The barriers ahead of young people who want to get on to the housing ladder are increasing, rather than decreasing. A report from the Institute for Fiscal Studies (IFS) shows that home ownership among young adults has dropped from 55 percent to 35 percent in the last 20 years.
According to the IFS, says the biggest fall in home ownership is among middle-income young adults. Meanwhile, the average property price in England has grown by 173 percent in the same two-decade period, compared with income increases of only 19 percent in the 25-34-year age bracket.
While real house prices have not risen across much of the UK since 2007, in London they are up by 30 percent, by 8 percent in the south-east and 10 percent in the east of England.
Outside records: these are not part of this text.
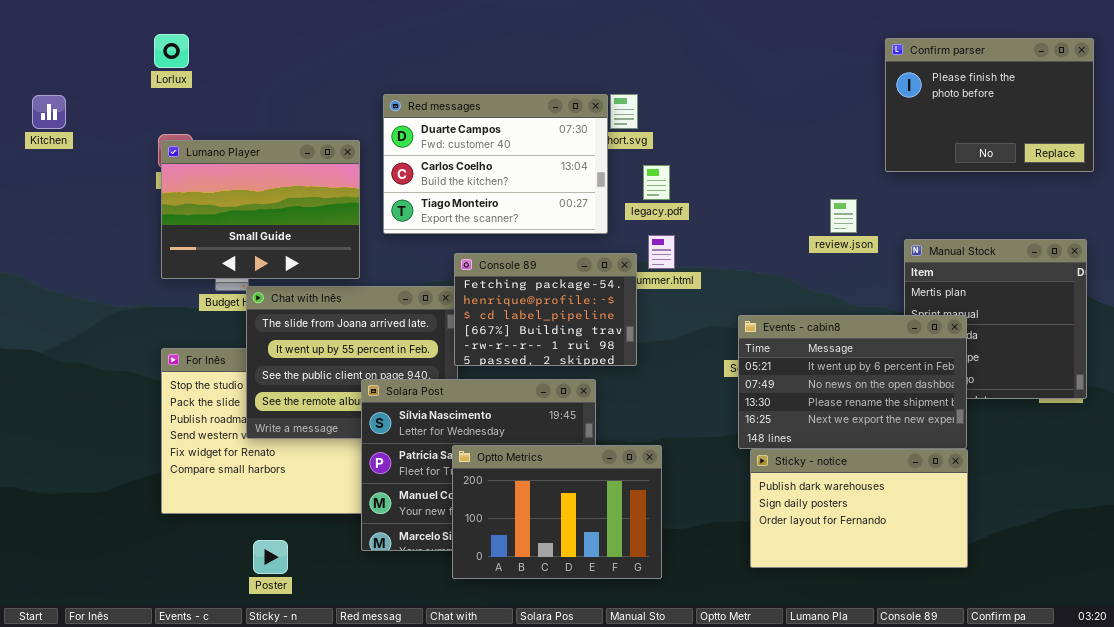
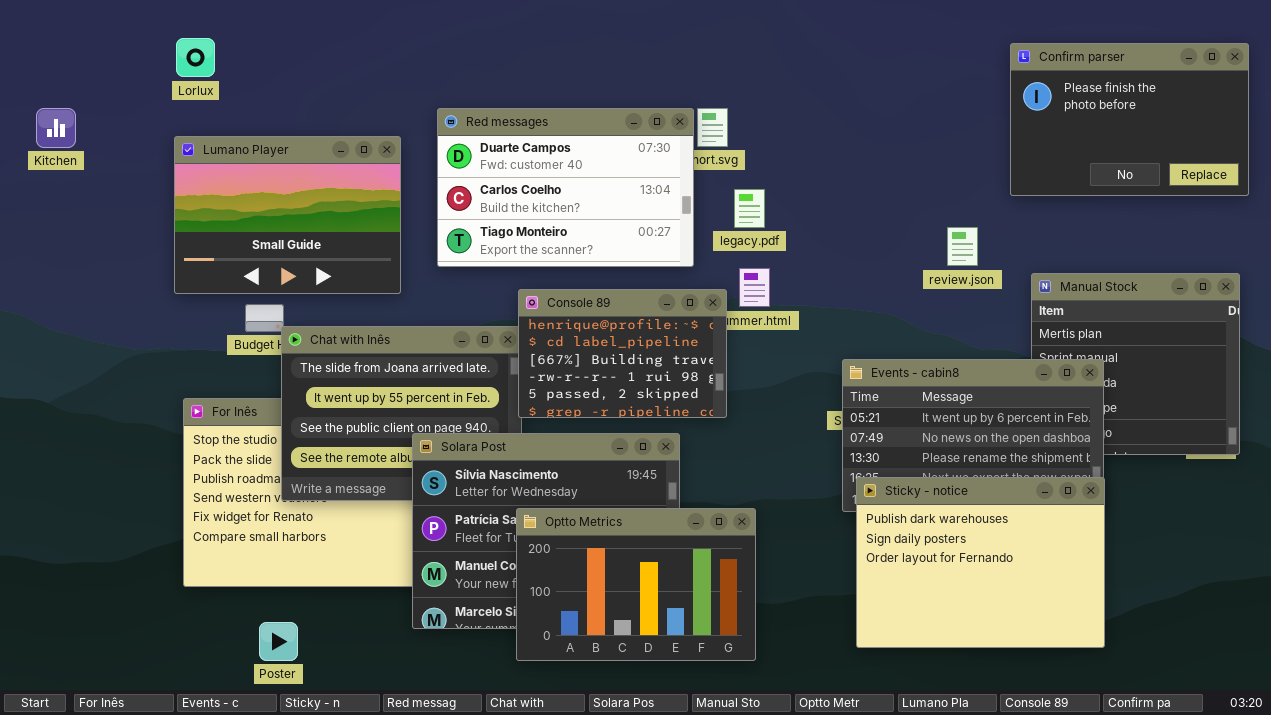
Lumano Player: [161,140,360,279] -> [174,136,401,294], moved
Console 89: [454,253,637,366] -> [518,289,727,418], scrolled down 1 row
Sticky - notice: [750,449,968,568] -> [856,477,1105,648], resized
Poster: [253,540,288,574] -> [259,622,298,661], moved

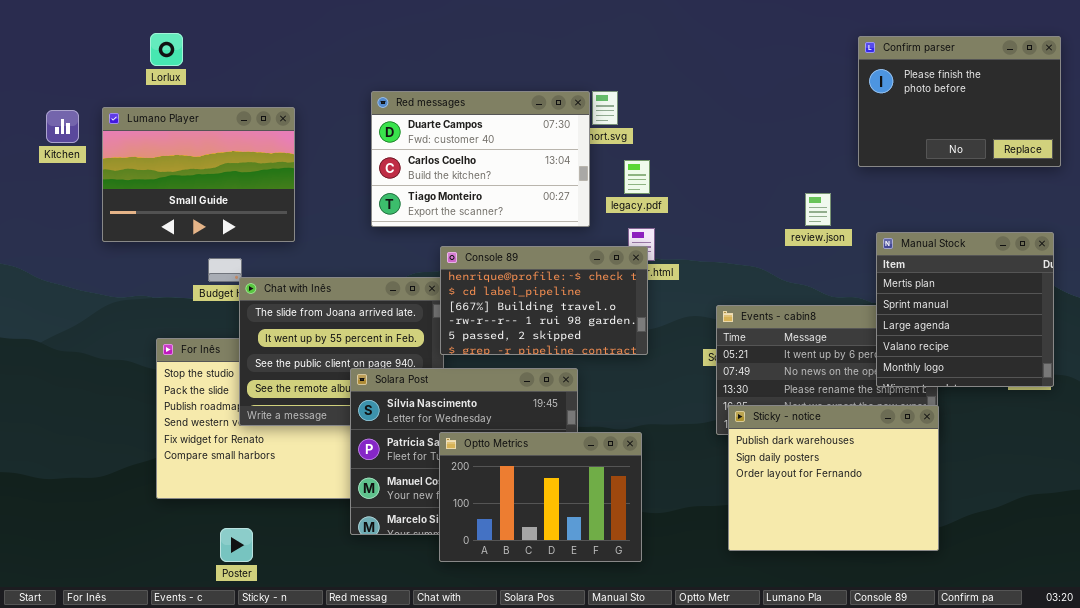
Kitchen: [36,108,76,148] -> [46,110,79,143], moved
Lumano Player: [174,136,401,294] -> [102,107,295,242], moved
Manual Stock: [1031,273,1240,455] -> [876,232,1054,387], raised
Console 89: [518,289,727,418] -> [440,246,648,355], resized

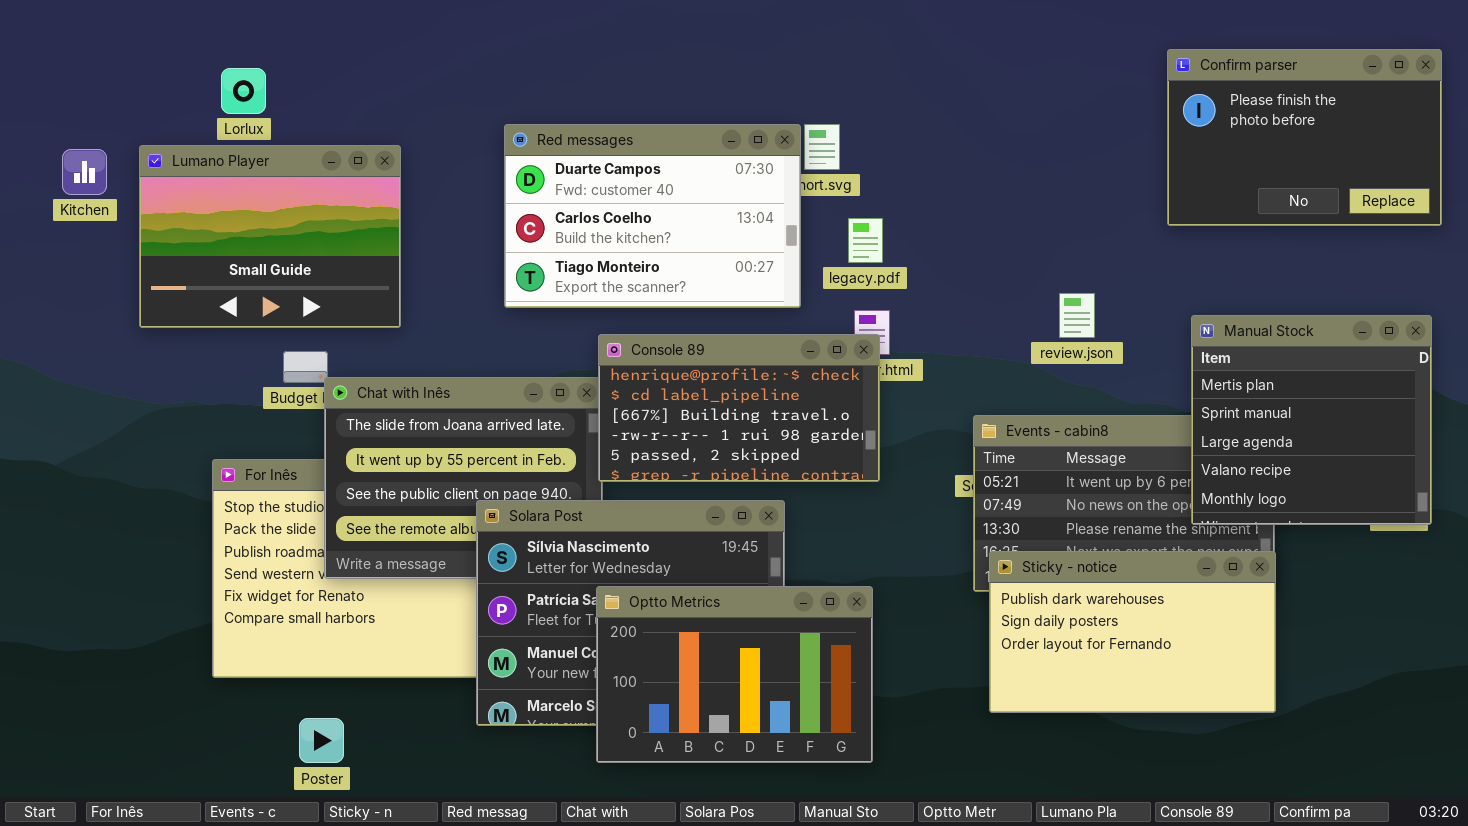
Lorlux: [150,33,183,66] -> [221,68,266,114], moved
review.json: [805,193,831,226] -> [1059,293,1095,338], moved
Sticky - notice: [728,405,939,551] -> [989,551,1276,713], resized

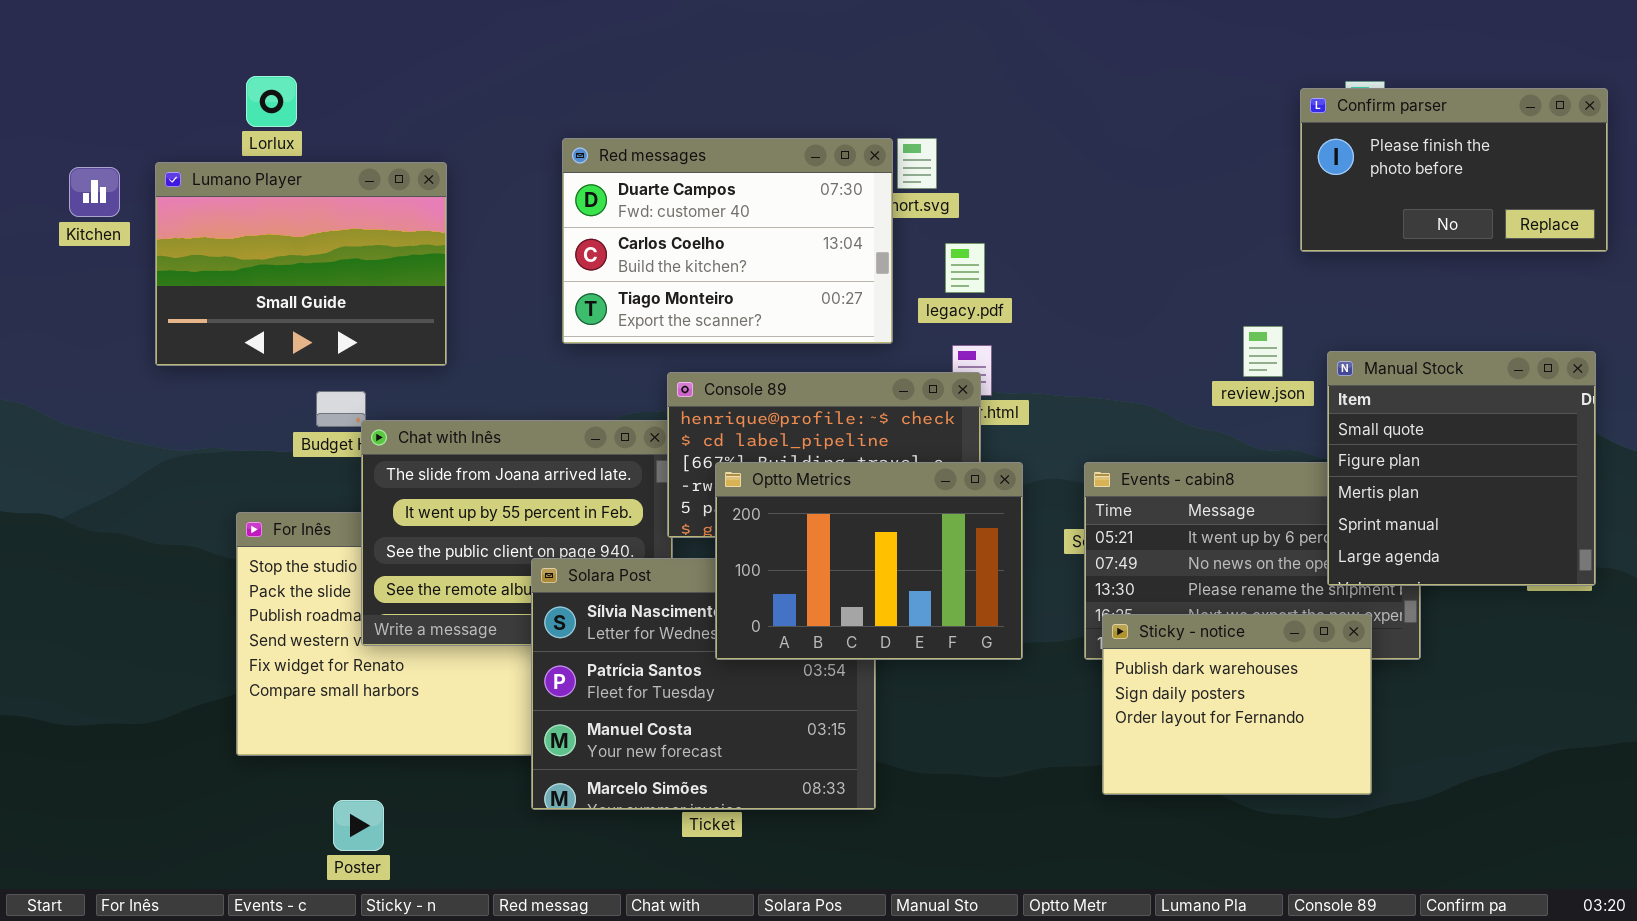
Confirm parser: [1167,49,1442,226] -> [1300,88,1608,252], resized
review.json: [1059,293,1095,338] -> [1243,326,1283,377], moved
Manual Stock: [1191,315,1432,525] -> [1327,351,1596,586], scrolled up 2 rows
Sticky - notice: [989,551,1276,713] -> [1102,614,1372,795], resized
Optto Metrics: [596,586,873,763] -> [715,462,1023,660], moved

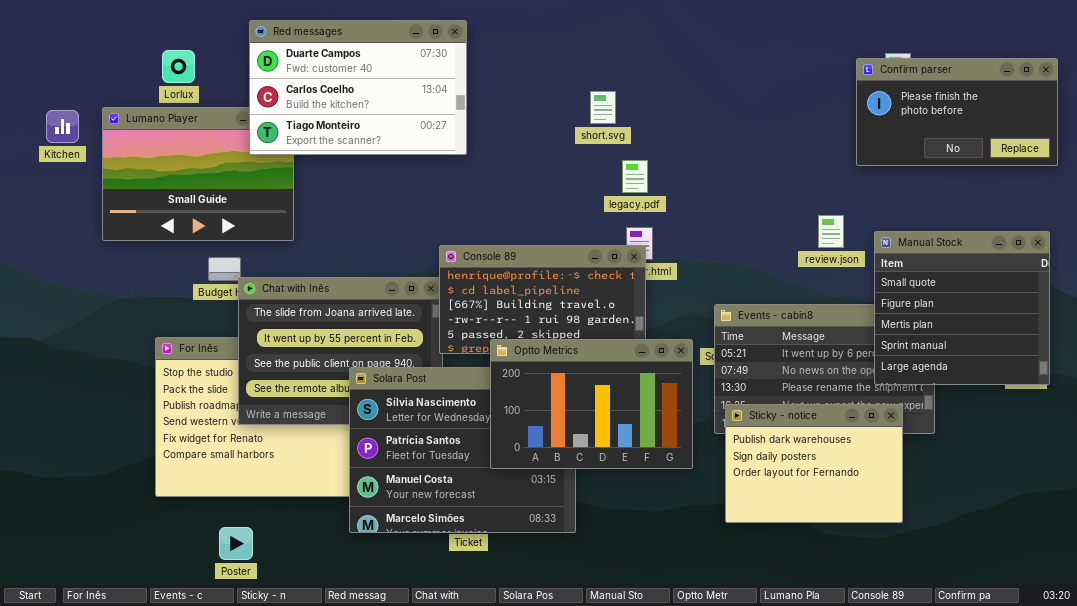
Red messages: [562,138,893,344] -> [249,20,467,155], moved
Optto Metrics: [715,462,1023,660] -> [490,339,693,469], moved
The IFS says rising house prices benefit older generations while keeping younger people out of the home ownership market and entrenching and increasing intra-generational inequalities.
As part of its Green Budget, to be published on October 16, the IFS has identified the barriers to home ownership for the young and suggested policy options for the government that would have a positive effect on young people’s aspirations to get on the housing ladder and on the housing market generally.
One option is to give younger buyers an advantage over competitors in the housing market by reducing Stamp Duty Land Tax further – there are already first-time buyer exemptions in place in all jurisdictions in the UK – while increasing stamp duty for multiple-property owners among others.
The report does acknowledge that such a policy could actually increase house prices or rents or both in the current market.
A more likely option is to increase the supply of properties on the market through easing of planning restrictions that discourage developers from responding quickly to demand.
The ISF Green Budget is being produced in association with the ICAEW and Citi and funded by the Nuffield Foundation.